▶ Dataset entries
=======
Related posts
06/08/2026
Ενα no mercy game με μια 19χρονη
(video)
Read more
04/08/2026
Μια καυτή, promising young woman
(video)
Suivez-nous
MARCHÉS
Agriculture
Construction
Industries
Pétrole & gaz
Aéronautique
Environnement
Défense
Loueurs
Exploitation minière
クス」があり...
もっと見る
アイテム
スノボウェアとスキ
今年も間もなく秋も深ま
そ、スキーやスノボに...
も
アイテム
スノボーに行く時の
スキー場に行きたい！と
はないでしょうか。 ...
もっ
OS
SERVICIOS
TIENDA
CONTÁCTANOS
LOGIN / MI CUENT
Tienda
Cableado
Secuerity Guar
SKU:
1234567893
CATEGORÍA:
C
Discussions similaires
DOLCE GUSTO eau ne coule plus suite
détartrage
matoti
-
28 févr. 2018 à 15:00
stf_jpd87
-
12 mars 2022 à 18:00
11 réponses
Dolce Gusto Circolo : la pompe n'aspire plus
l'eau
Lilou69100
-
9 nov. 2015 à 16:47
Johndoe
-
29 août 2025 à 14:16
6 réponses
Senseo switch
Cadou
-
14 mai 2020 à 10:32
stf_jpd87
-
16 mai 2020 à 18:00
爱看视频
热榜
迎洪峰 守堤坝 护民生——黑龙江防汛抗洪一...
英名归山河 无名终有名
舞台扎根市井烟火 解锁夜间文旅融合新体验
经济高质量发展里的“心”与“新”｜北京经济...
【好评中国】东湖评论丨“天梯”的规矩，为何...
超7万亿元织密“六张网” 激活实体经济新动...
=======
▶ TASK DESCRIPTION
Reproduce every record above exactly.

▶ RESPONSE TO THE EXERCISE
Related posts
06/08/2026
Ενα no mercy game με μια 19χρονη
(video)
Read more
04/08/2026
Μια καυτή, promising young woman
(video)
Suivez-nous
MARCHÉS
Agriculture
Construction
Industries
Pétrole & gaz
Aéronautique
Environnement
Défense
Loueurs
Exploitation minière
クス」があり...
もっと見る
アイテム
スノボウェアとスキ
今年も間もなく秋も深ま
そ、スキーやスノボに...
も
アイテム
スノボーに行く時の
スキー場に行きたい！と
はないでしょうか。 ...
もっ
OS
SERVICIOS
TIENDA
CONTÁCTANOS
LOGIN / MI CUENT
Tienda
Cableado
Secuerity Guar
SKU:
1234567893
CATEGORÍA:
C
Discussions similaires
DOLCE GUSTO eau ne coule plus suite
détartrage
matoti
-
28 févr. 2018 à 15:00
stf_jpd87
-
12 mars 2022 à 18:00
11 réponses
Dolce Gusto Circolo : la pompe n'aspire plus
l'eau
Lilou69100
-
9 nov. 2015 à 16:47
Johndoe
-
29 août 2025 à 14:16
6 réponses
Senseo switch
Cadou
-
14 mai 2020 à 10:32
stf_jpd87
-
16 mai 2020 à 18:00
爱看视频
热榜
迎洪峰 守堤坝 护民生——黑龙江防汛抗洪一...
英名归山河 无名终有名
舞台扎根市井烟火 解锁夜间文旅融合新体验
经济高质量发展里的“心”与“新”｜北京经济...
【好评中国】东湖评论丨“天梯”的规矩，为何...
超7万亿元织密“六张网” 激活实体经济新动...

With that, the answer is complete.